### What this task involves:
Counting only lines that contain "Check", how many are there in the records below? Give the figure alone.

### Input:
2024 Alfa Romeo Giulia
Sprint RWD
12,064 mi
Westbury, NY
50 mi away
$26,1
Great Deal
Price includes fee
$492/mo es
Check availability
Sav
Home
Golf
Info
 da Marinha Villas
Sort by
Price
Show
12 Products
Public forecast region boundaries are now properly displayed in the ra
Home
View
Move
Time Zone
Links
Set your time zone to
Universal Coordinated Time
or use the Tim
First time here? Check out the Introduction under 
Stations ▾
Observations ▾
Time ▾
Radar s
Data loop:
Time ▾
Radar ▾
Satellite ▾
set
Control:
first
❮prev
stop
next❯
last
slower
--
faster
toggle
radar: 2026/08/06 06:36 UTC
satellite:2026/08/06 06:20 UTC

### Your solution:
2